Generalisation of $(n+3)^2-(n+2)^2-(n+1)^2+n^2=4$

Question

After seeing the neat little identity $(n+3)^2-(n+2)^2-(n+1)^2+n^2=4$ somewhere on MSE, I tried generalising this to higher consecutive powers in the form $\sum_{k=0}^a\epsilon_k(n+k)^p=C$, where $C$ is a constant and $\epsilon_k=\pm1$. I discovered a relatively simple algorithm to generate these patterns: simply take $(n+2^p-1)^p$ and subtract $(n+2^p-2)^p$ (using $n\to n-1$) to get a polynomial of degree $p-1$. Take this difference and subtract $(n+2^p-3)^p-(n+2^p-4)^p$ (using $n\to n-2$) to get a polynomial of degree $p-2$. Repeat this process until $n^p$ is reach. The first few examples of this are $$ \begin{align} n^0&=1\\ (n+1)^1-n^1&=1\\ (n+3)^2-(n+2)^2-(n+1)^2+n^2&=4\\ (n+7)^3-(n+6)^3-(n+5)^3+(n+4)^3-(n+3)^3+(n+2)^3+(n+1)^3-n^3&=48 \end{align} $$ Upon doing this for the next several powers and checking OEIS, it would appear the constant corresponding to the power $p$ is $$\large C_p=2^{\frac{p(p-1)}2} p!$$ However, this is an observation only, and I have no idea how to go about proving this. The only thing I notice is that $\frac{p(p-1)}{2}=\sum\limits_{k=1}^{p-1}k$, but I don't know how to use this fact. Does any one know how to prove this observation?

Answer 1

Let $X = \mathbb{R}^{\mathbb{Z}}$ be the space of real valued sequences defined over $\mathbb{Z}$. Let $R : X \to X$ be the operator on $X$ replacing the terms of a sequence by those on their right.
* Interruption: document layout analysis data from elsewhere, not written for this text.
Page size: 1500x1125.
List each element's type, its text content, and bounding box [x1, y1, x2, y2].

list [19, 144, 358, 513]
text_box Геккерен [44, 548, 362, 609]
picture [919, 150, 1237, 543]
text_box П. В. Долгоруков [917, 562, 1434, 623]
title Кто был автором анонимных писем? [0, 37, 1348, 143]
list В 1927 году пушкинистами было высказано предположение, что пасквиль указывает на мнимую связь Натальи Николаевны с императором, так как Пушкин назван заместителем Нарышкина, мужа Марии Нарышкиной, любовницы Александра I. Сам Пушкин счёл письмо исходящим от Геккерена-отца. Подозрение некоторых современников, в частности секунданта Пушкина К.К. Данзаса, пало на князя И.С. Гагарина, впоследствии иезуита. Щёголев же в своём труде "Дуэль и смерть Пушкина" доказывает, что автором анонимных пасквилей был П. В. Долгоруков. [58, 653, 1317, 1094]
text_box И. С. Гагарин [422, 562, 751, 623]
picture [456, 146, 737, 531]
More precisely,

$$X \ni (\ell_n)_{n\in\mathbb{Z}} \quad\mapsto\quad ( (R\ell)_n = \ell_{n+1} )_{n\in\mathbb{Z}} \in X$$ The identities you have can be rewritten as

$$\begin{array}{rcl} (R - 1)n^1 &=& 1\\ (R^2-1)(R-1) n^2 &=& 4\\ (R^4 - 1)(R^2-1)(R-1) n^3 &=& 48\\ &\vdots&\\ (R^{2^{p-1}}-1)(R^{2^{p-2}}-1)\cdots(R^{2^0}-1) n^{p} &\stackrel{?}{=}& C_p = ???\tag{*1} \end{array}$$

Notice for any polynomial $f(n)$ of degree $p$ and leading coefficient A,

$$f(n) = A n^p + A' n^{p-1} + ( \text{something of degree }< p-1 )$$ We have

$$\begin{align} (R^{2^{p-1}} - 1) f(n) &= A\left((n+2^{p-1})^p - n^p \right) + A'\left((n+2^{p-1})^{p-1} - n^{p-1}\right) + \cdots\\ &= A p2^{p-1} n^{p-1} + ( \text{mess with degree }< p-1 )\\ \end{align} $$ This means $(R^{2^{p-1}}-1)f(n)$ will be a polynomial with degree $p-1$ and leading coefficient $A \cdot p 2^{p-1}$. Repeat applying this to the last equation in $(*1)$ $p$ times, we find the LHS of the last equation is equal to a polynomial with degree $0$. i.e. $C_p$ is indeed a constant. Furthermore, $$C_p = 1 (p 2^{p-1} )((p-1) 2^{p-2}) \cdots (2 \cdot 2^{1}) (1 \cdot 2^{0}) = p! 2^{(p-1)+(p-2)+\cdots + 1} = p!2^{\frac{p(p-1)}{2}}$$

Answer 2

Note that since $R$ and $1$ commute, $$ R^{2^k}-1=\left[\sum\limits_{j=0}^{2^k-1}R^j\right](R-1)\tag{1} $$ Therefore, $$ \begin{align} \prod_{k=0}^{n-1}\left(R^{2^k}-1\right)x^n &=\left[\prod_{k=0}^{n-1}\sum_{j=0}^{2^k-1}R^j\right](R-1)^nx^n\tag{2a}\\ &=\left[\prod_{k=0}^{n-1}\sum_{j=0}^{2^k-1}R^j\right]n!\tag{2b}\\ &=\left[\prod_{k=0}^{n-1}2^k\right]n!\tag{2c}\\[6pt] &=2^{n(n-1)/2}\,n!\tag{2d} \end{align} $$ Explanation:
$\text{(2a)}$: apply $(1)$
$\text{(2b)}$: the $n^\text{th}$ forward difference of $x^n$ is $n!$
$\text{(2c)}$: on a constant sequence, $R^j=1$
$\text{(2d)}$: $\sum\limits_{k=0}^{n-1}k=n(n-1)/2$